### Work to complete
What you return must match the records below exactly, down to each character.

### Records for the task
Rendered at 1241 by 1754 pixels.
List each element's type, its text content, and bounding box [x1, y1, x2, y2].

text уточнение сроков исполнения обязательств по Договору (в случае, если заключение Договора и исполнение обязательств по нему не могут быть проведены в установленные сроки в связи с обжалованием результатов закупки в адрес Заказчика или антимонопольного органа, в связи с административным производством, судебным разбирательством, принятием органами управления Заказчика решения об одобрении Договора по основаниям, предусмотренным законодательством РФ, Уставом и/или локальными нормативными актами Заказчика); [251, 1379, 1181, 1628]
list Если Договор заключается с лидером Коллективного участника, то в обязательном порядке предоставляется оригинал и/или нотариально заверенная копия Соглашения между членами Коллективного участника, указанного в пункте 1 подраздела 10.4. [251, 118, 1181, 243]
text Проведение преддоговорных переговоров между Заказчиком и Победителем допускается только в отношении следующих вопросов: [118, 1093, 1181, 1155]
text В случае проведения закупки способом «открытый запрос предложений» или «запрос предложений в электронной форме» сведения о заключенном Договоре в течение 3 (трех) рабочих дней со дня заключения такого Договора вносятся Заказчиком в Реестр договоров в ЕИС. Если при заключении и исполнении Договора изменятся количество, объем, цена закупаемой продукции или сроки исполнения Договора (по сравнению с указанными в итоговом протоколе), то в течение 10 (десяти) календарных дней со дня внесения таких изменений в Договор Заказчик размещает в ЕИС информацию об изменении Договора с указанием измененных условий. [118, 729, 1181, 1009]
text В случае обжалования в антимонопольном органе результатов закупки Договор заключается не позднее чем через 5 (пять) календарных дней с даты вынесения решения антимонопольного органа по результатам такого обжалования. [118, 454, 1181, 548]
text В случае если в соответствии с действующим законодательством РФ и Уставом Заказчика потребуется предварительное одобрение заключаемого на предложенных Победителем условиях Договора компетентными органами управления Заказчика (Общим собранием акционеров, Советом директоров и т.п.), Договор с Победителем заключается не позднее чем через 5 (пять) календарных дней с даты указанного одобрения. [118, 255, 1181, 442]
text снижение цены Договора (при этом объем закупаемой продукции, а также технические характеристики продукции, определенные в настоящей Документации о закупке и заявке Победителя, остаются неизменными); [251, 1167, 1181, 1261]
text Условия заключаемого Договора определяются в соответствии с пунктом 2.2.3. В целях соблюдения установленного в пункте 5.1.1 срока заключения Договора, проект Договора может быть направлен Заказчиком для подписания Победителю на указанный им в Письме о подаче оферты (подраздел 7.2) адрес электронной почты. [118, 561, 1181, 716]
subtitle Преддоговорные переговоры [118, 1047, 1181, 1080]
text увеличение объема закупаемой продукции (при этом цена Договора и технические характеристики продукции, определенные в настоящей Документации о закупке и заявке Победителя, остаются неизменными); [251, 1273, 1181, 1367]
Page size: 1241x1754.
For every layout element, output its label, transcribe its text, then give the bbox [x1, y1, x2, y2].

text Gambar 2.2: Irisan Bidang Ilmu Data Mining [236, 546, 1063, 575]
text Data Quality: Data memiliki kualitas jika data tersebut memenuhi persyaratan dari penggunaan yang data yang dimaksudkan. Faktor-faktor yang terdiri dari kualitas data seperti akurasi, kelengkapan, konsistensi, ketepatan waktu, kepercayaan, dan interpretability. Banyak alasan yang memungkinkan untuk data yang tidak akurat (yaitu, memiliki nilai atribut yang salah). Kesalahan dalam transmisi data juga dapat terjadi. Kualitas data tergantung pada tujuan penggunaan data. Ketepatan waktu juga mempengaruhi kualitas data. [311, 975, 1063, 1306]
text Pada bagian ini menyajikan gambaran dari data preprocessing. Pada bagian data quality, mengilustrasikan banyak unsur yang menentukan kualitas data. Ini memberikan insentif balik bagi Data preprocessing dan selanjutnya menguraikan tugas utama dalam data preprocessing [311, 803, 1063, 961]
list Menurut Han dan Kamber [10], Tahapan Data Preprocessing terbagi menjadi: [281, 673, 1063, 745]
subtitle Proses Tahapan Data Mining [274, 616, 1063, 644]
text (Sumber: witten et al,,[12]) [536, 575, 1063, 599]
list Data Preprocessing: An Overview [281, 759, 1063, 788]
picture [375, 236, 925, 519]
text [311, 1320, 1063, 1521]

### Solution for this task
Rendered at 1241 by 1754 pixels.
List each element's type, its text content, and bounding box [x1, y1, x2, y2].

text уточнение сроков исполнения обязательств по Договору (в случае, если заключение Договора и исполнение обязательств по нему не могут быть проведены в установленные сроки в связи с обжалованием результатов закупки в адрес Заказчика или антимонопольного органа, в связи с административным производством, судебным разбирательством, принятием органами управления Заказчика решения об одобрении Договора по основаниям, предусмотренным законодательством РФ, Уставом и/или локальными нормативными актами Заказчика); [251, 1379, 1181, 1628]
list Если Договор заключается с лидером Коллективного участника, то в обязательном порядке предоставляется оригинал и/или нотариально заверенная копия Соглашения между членами Коллективного участника, указанного в пункте 1 подраздела 10.4. [251, 118, 1181, 243]
text Проведение преддоговорных переговоров между Заказчиком и Победителем допускается только в отношении следующих вопросов: [118, 1093, 1181, 1155]
text В случае проведения закупки способом «открытый запрос предложений» или «запрос предложений в электронной форме» сведения о заключенном Договоре в течение 3 (трех) рабочих дней со дня заключения такого Договора вносятся Заказчиком в Реестр договоров в ЕИС. Если при заключении и исполнении Договора изменятся количество, объем, цена закупаемой продукции или сроки исполнения Договора (по сравнению с указанными в итоговом протоколе), то в течение 10 (десяти) календарных дней со дня внесения таких изменений в Договор Заказчик размещает в ЕИС информацию об изменении Договора с указанием измененных условий. [118, 729, 1181, 1009]
text В случае обжалования в антимонопольном органе результатов закупки Договор заключается не позднее чем через 5 (пять) календарных дней с даты вынесения решения антимонопольного органа по результатам такого обжалования. [118, 454, 1181, 548]
text В случае если в соответствии с действующим законодательством РФ и Уставом Заказчика потребуется предварительное одобрение заключаемого на предложенных Победителем условиях Договора компетентными органами управления Заказчика (Общим собранием акционеров, Советом директоров и т.п.), Договор с Победителем заключается не позднее чем через 5 (пять) календарных дней с даты указанного одобрения. [118, 255, 1181, 442]
text снижение цены Договора (при этом объем закупаемой продукции, а также технические характеристики продукции, определенные в настоящей Документации о закупке и заявке Победителя, остаются неизменными); [251, 1167, 1181, 1261]
text Условия заключаемого Договора определяются в соответствии с пунктом 2.2.3. В целях соблюдения установленного в пункте 5.1.1 срока заключения Договора, проект Договора может быть направлен Заказчиком для подписания Победителю на указанный им в Письме о подаче оферты (подраздел 7.2) адрес электронной почты. [118, 561, 1181, 716]
subtitle Преддоговорные переговоры [118, 1047, 1181, 1080]
text увеличение объема закупаемой продукции (при этом цена Договора и технические характеристики продукции, определенные в настоящей Документации о закупке и заявке Победителя, остаются неизменными); [251, 1273, 1181, 1367]
Page size: 1241x1754.
For every layout element, output its label, transcribe its text, then give the bbox [x1, y1, x2, y2].

text Gambar 2.2: Irisan Bidang Ilmu Data Mining [236, 546, 1063, 575]
text Data Quality: Data memiliki kualitas jika data tersebut memenuhi persyaratan dari penggunaan yang data yang dimaksudkan. Faktor-faktor yang terdiri dari kualitas data seperti akurasi, kelengkapan, konsistensi, ketepatan waktu, kepercayaan, dan interpretability. Banyak alasan yang memungkinkan untuk data yang tidak akurat (yaitu, memiliki nilai atribut yang salah). Kesalahan dalam transmisi data juga dapat terjadi. Kualitas data tergantung pada tujuan penggunaan data. Ketepatan waktu juga mempengaruhi kualitas data. [311, 975, 1063, 1306]
text Pada bagian ini menyajikan gambaran dari data preprocessing. Pada bagian data quality, mengilustrasikan banyak unsur yang menentukan kualitas data. Ini memberikan insentif balik bagi Data preprocessing dan selanjutnya menguraikan tugas utama dalam data preprocessing [311, 803, 1063, 961]
list Menurut Han dan Kamber [10], Tahapan Data Preprocessing terbagi menjadi: [281, 673, 1063, 745]
subtitle Proses Tahapan Data Mining [274, 616, 1063, 644]
text (Sumber: witten et al,,[12]) [536, 575, 1063, 599]
list Data Preprocessing: An Overview [281, 759, 1063, 788]
picture [375, 236, 925, 519]
text [311, 1320, 1063, 1521]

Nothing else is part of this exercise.